§ REQUEST
Reproduce every line of source text in the data below character for character, omitting the images.

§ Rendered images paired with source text
######

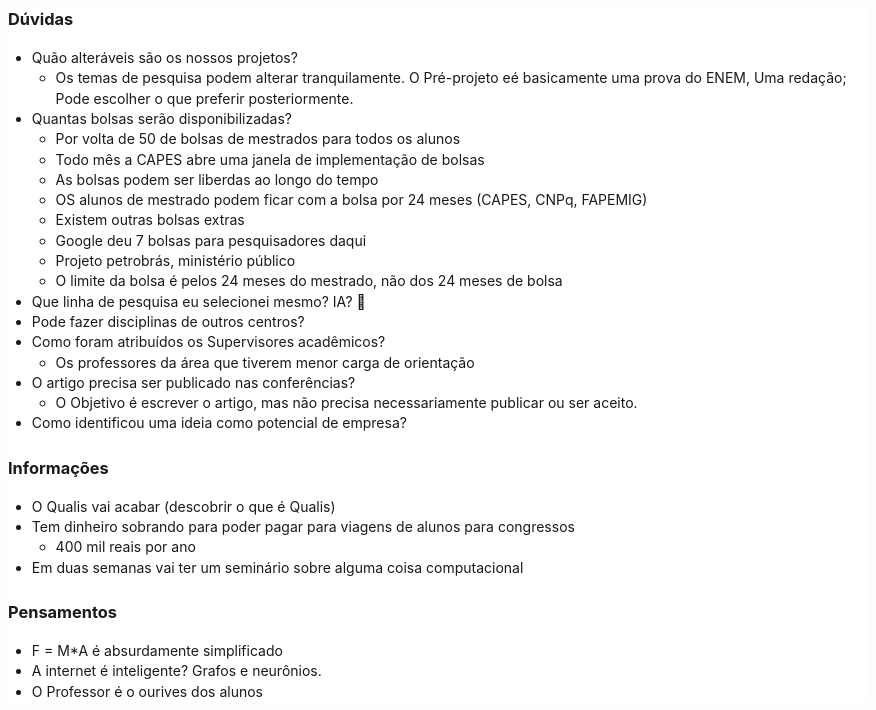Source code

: ### Dúvidas

- Quão alteráveis são os nossos projetos?
  - Os temas de pesquisa podem alterar tranquilamente. O Pré-projeto eé basicamente uma prova do ENEM, Uma redação; Pode escolher o que preferir posteriormente.
- Quantas bolsas serão disponibilizadas?
  - Por volta de 50 de bolsas de mestrados para todos os alunos
  - Todo mês a CAPES abre uma janela de implementação de bolsas
  - As bolsas podem ser liberdas ao longo do tempo
  - OS alunos de mestrado podem ficar com a bolsa por 24 meses (CAPES, CNPq, FAPEMIG)
  - Existem outras bolsas extras
  - Google deu 7 bolsas para pesquisadores daqui
  - Projeto petrobrás, ministério público
  - O limite da bolsa é pelos 24 meses do mestrado, não dos 24 meses de bolsa
- Que linha de pesquisa eu selecionei mesmo? IA? 🤔
- Pode fazer disciplinas de outros centros?
- Como foram atribuídos os Supervisores acadêmicos?
  - Os professores da área que tiverem menor carga de orientação
- O artigo precisa ser publicado nas conferências?
  - O Objetivo é escrever o artigo, mas não precisa necessariamente publicar ou ser aceito.
- Como identificou uma ideia como potencial de empresa?

### Informações

- O Qualis vai acabar (descobrir o que é Qualis)
- Tem dinheiro sobrando para poder pagar para viagens de alunos para congressos
  - 400 mil reais por ano
- Em duas semanas vai ter um seminário sobre alguma coisa computacional

### Pensamentos

- F = M\*A é absurdamente simplificado
- A internet é inteligente? Grafos e neurônios.
- O Professor é o ourives dos alunos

######

§ EXERCISE RESPONSE
Source code

: ### Dúvidas

- Quão alteráveis são os nossos projetos?
  - Os temas de pesquisa podem alterar tranquilamente. O Pré-projeto eé basicamente uma prova do ENEM, Uma redação; Pode escolher o que preferir posteriormente.
- Quantas bolsas serão disponibilizadas?
  - Por volta de 50 de bolsas de mestrados para todos os alunos
  - Todo mês a CAPES abre uma janela de implementação de bolsas
  - As bolsas podem ser liberdas ao longo do tempo
  - OS alunos de mestrado podem ficar com a bolsa por 24 meses (CAPES, CNPq, FAPEMIG)
  - Existem outras bolsas extras
  - Google deu 7 bolsas para pesquisadores daqui
  - Projeto petrobrás, ministério público
  - O limite da bolsa é pelos 24 meses do mestrado, não dos 24 meses de bolsa
- Que linha de pesquisa eu selecionei mesmo? IA? 🤔
- Pode fazer disciplinas de outros centros?
- Como foram atribuídos os Supervisores acadêmicos?
  - Os professores da área que tiverem menor carga de orientação
- O artigo precisa ser publicado nas conferências?
  - O Objetivo é escrever o artigo, mas não precisa necessariamente publicar ou ser aceito.
- Como identificou uma ideia como potencial de empresa?

### Informações

- O Qualis vai acabar (descobrir o que é Qualis)
- Tem dinheiro sobrando para poder pagar para viagens de alunos para congressos
  - 400 mil reais por ano
- Em duas semanas vai ter um seminário sobre alguma coisa computacional

### Pensamentos

- F = M\*A é absurdamente simplificado
- A internet é inteligente? Grafos e neurônios.
- O Professor é o ourives dos alunos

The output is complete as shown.